At one point, the rivals bickered over their golf games, with Trump bragging about hitting the ball farther than Mr Biden and Mr Biden retorting that Trump would struggle to carry his own bag.
Polarised nation
The first questions focused on the economy, as polls show Americans are dissatisfied with Mr Biden’s performance despite wage growth and low unemployment.
Mr Biden acknowledged that inflation had driven prices substantially higher than at the start of his term but said he deserves credit for putting “things back together again” following the coronavirus pandemic.
Trump asserted that he had overseen “the greatest economy in the history of our country” before the pandemic struck and said he took action to prevent the economic freefall from deepening even further.
The debate took place at a time of profound polarisation and deep-seated anxiety among voters about the state of US politics. Two-thirds of voters said in a May Reuters/Ipsos poll that they were concerned violence could follow the election.
Trump took the stage as convicted criminal who still faces a trio of criminal cases, including to his efforts to overturn the 2020 election. The former president, who persists in falsely claiming his defeat was the result of fraud, has suggested he will punish his political enemies if returned to power, but he will need to convince undecided voters that he does not pose a mortal threat to democracy, as Mr Biden asserts.

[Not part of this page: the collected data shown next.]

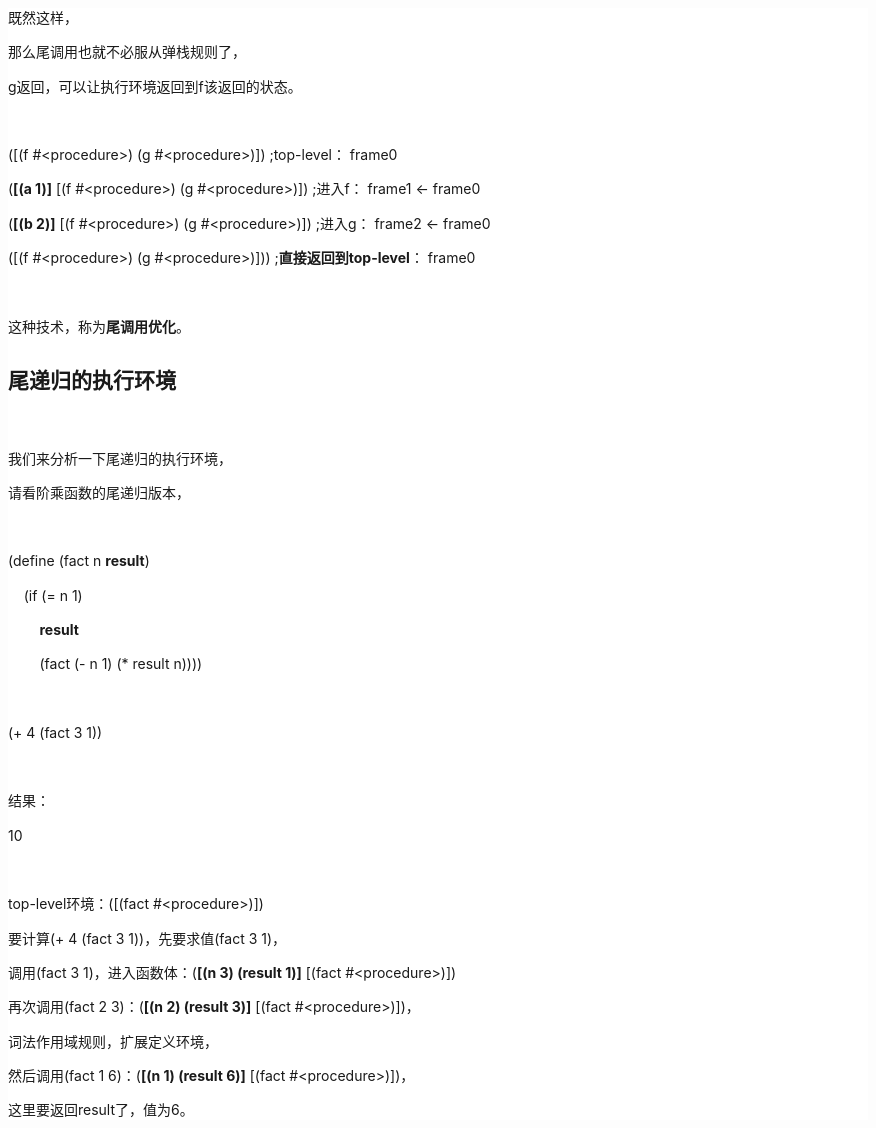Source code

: 既然这样，

那么尾调用也就不必服从弹栈规则了，

g返回，可以让执行环境返回到f该返回的状态。

<br/>

([(f #&lt;procedure&gt;) (g #&lt;procedure&gt;)])    ;top-level： frame0

(**[(a 1)]** [(f #&lt;procedure&gt;) (g #&lt;procedure&gt;)])    ;进入f： frame1 <- frame0

(**[(b 2)]** [(f #&lt;procedure&gt;) (g #&lt;procedure&gt;)])    ;进入g： frame2 <- frame0

([(f #&lt;procedure&gt;) (g #&lt;procedure&gt;)]))    ;**直接返回到top-level**： frame0

<br/>

这种技术，称为**尾调用优化**。



## **尾递归的执行环境**

<br/>

我们来分析一下尾递归的执行环境，

请看阶乘函数的尾递归版本，

<br/>

(define (fact n **result**)

&nbsp;&nbsp;&nbsp;&nbsp;(if (= n 1)

&nbsp;&nbsp;&nbsp;&nbsp;&nbsp;&nbsp;&nbsp;&nbsp;**result**

&nbsp;&nbsp;&nbsp;&nbsp;&nbsp;&nbsp;&nbsp;&nbsp;(fact (- n 1) (* result n))))

<br/>

(+ 4 (fact 3 1))

<br/>

结果：

10

<br/>

top-level环境：([(fact #&lt;procedure&gt;)])

要计算(+ 4 (fact 3 1))，先要求值(fact 3 1)，

调用(fact 3 1)，进入函数体：(**[(n 3) (result 1)]** [(fact #&lt;procedure&gt;)])

再次调用(fact 2 3)：(**[(n 2) (result 3)]** [(fact #&lt;procedure&gt;)])，

词法作用域规则，扩展定义环境，

然后调用(fact 1 6)：(**[(n 1) (result 6)]** [(fact #&lt;procedure&gt;)])，

这里要返回result了，值为6。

Mr Biden’s challenge was to deliver a forceful performance after months of Republican assertions that his faculties have dulled with age. While national polls show a tied race, Mr Biden has trailed Trump in polls of most battleground states that traditionally decide presidential elections.
Just this month he lost his financial edge over Trump, whose fundraising surged after he was criminally convicted of trying to cover up hush money payments to Ms Daniels.
Neither Mr Biden nor Trump is popular, and many Americans remain deeply ambivalent about their choices. About a fifth of voters say they have not picked a candidate, are leaning toward a third-party candidate or may sit the election out, the latest Reuters/Ipsos poll showed.
The second and final debate in this year’s campaign is scheduled for September.